(EXERCISE DESCRIPTION)
What is the number of lines in the following data that contain "text"? Answer with the number alone.

[EXERCISE DATA — start]

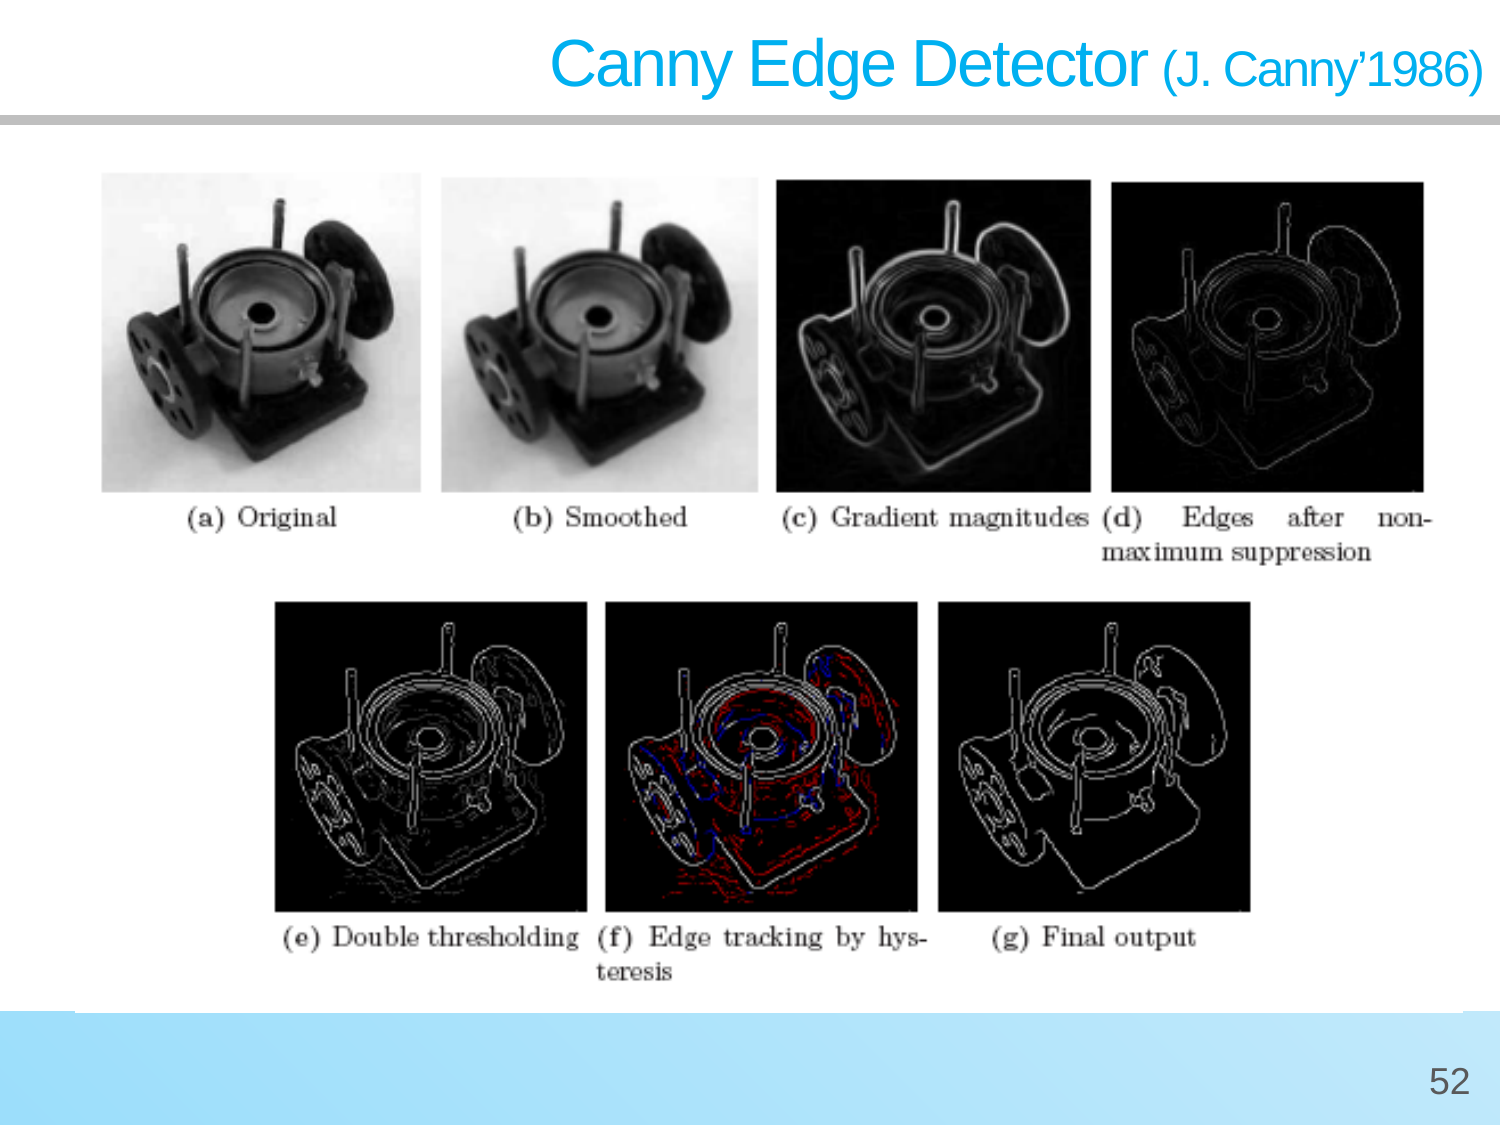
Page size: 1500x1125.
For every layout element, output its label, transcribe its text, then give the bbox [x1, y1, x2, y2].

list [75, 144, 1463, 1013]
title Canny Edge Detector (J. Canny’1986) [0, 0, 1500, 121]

[EXERCISE DATA — finish]
[EXERCISE DATA — start]

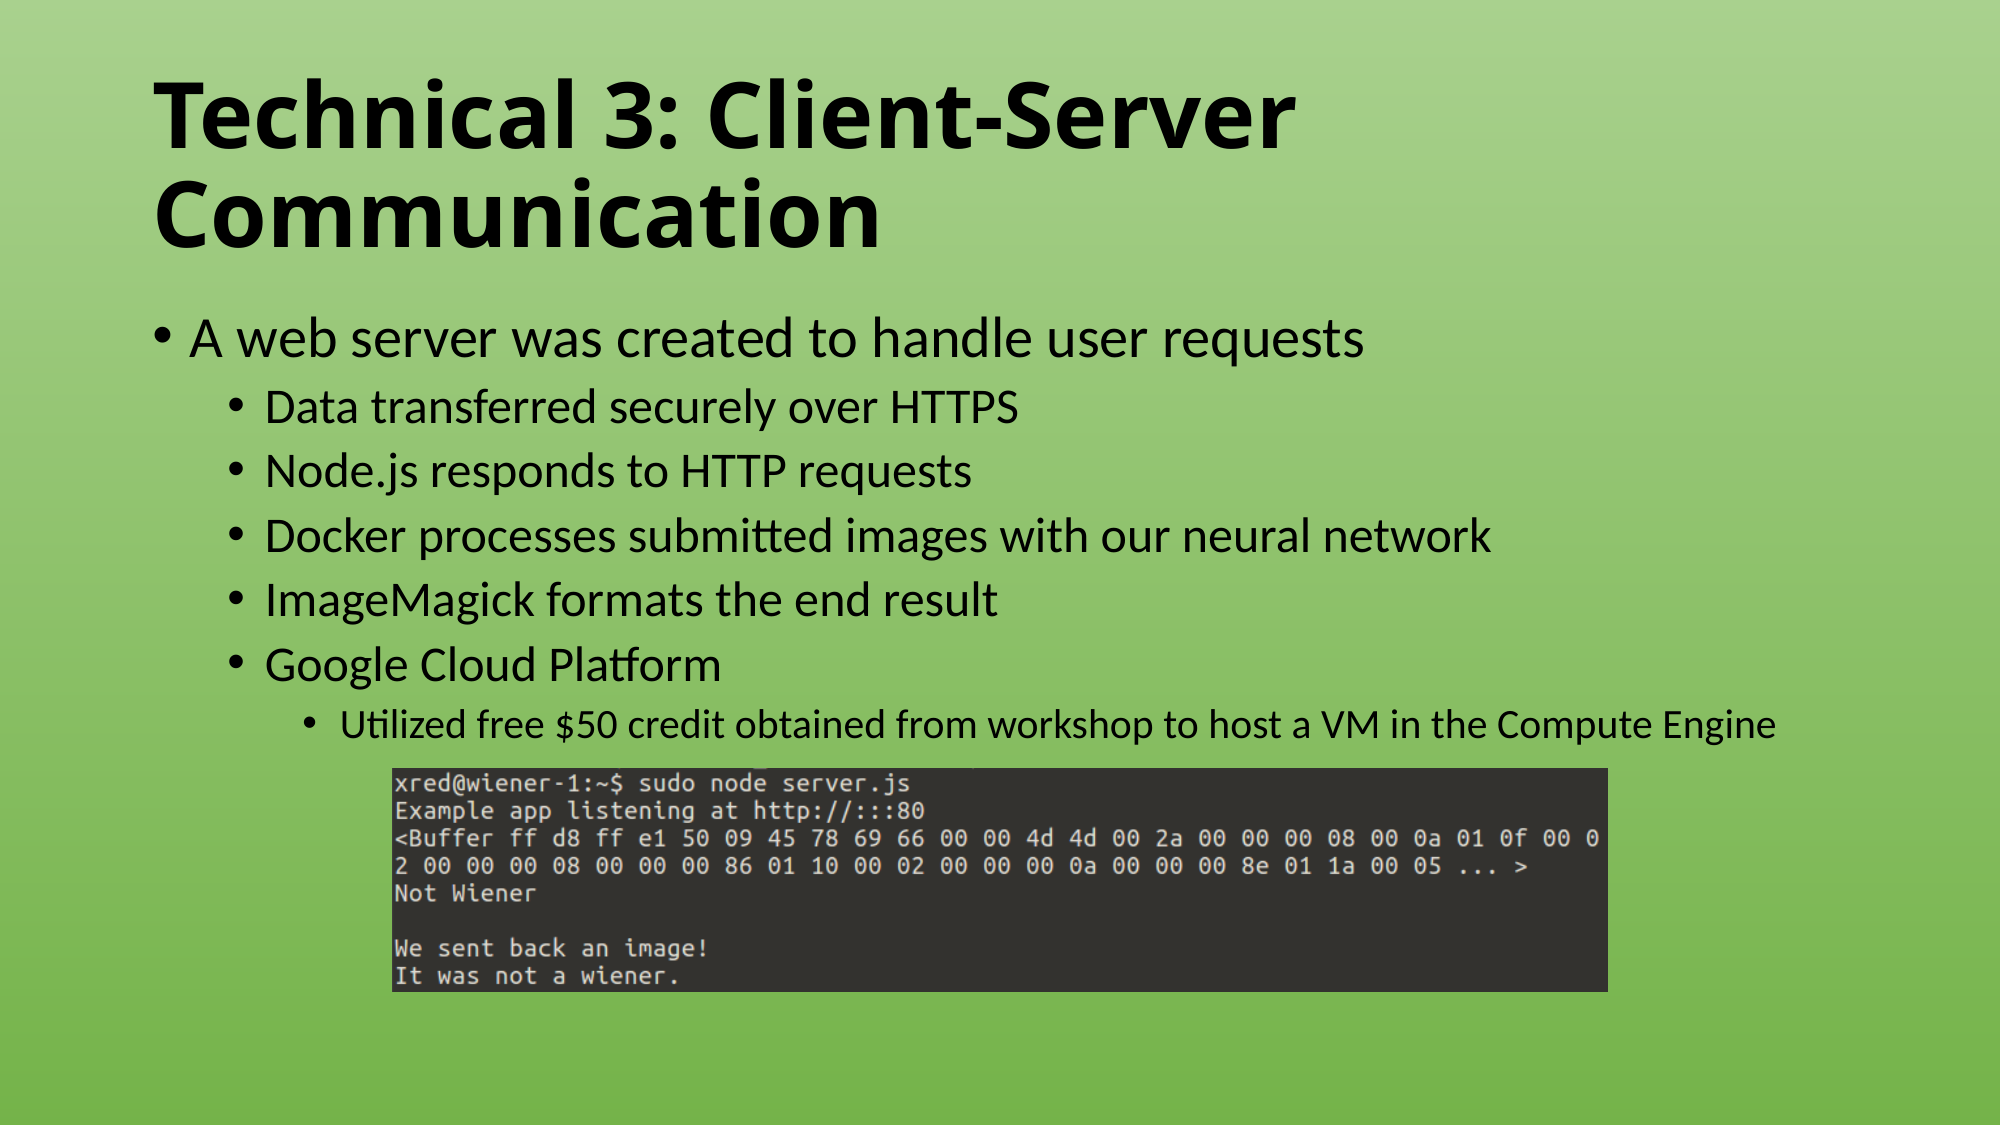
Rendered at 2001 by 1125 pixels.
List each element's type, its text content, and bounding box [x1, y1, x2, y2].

[EXERCISE DATA — finish]

(ANSWER SPACE)
2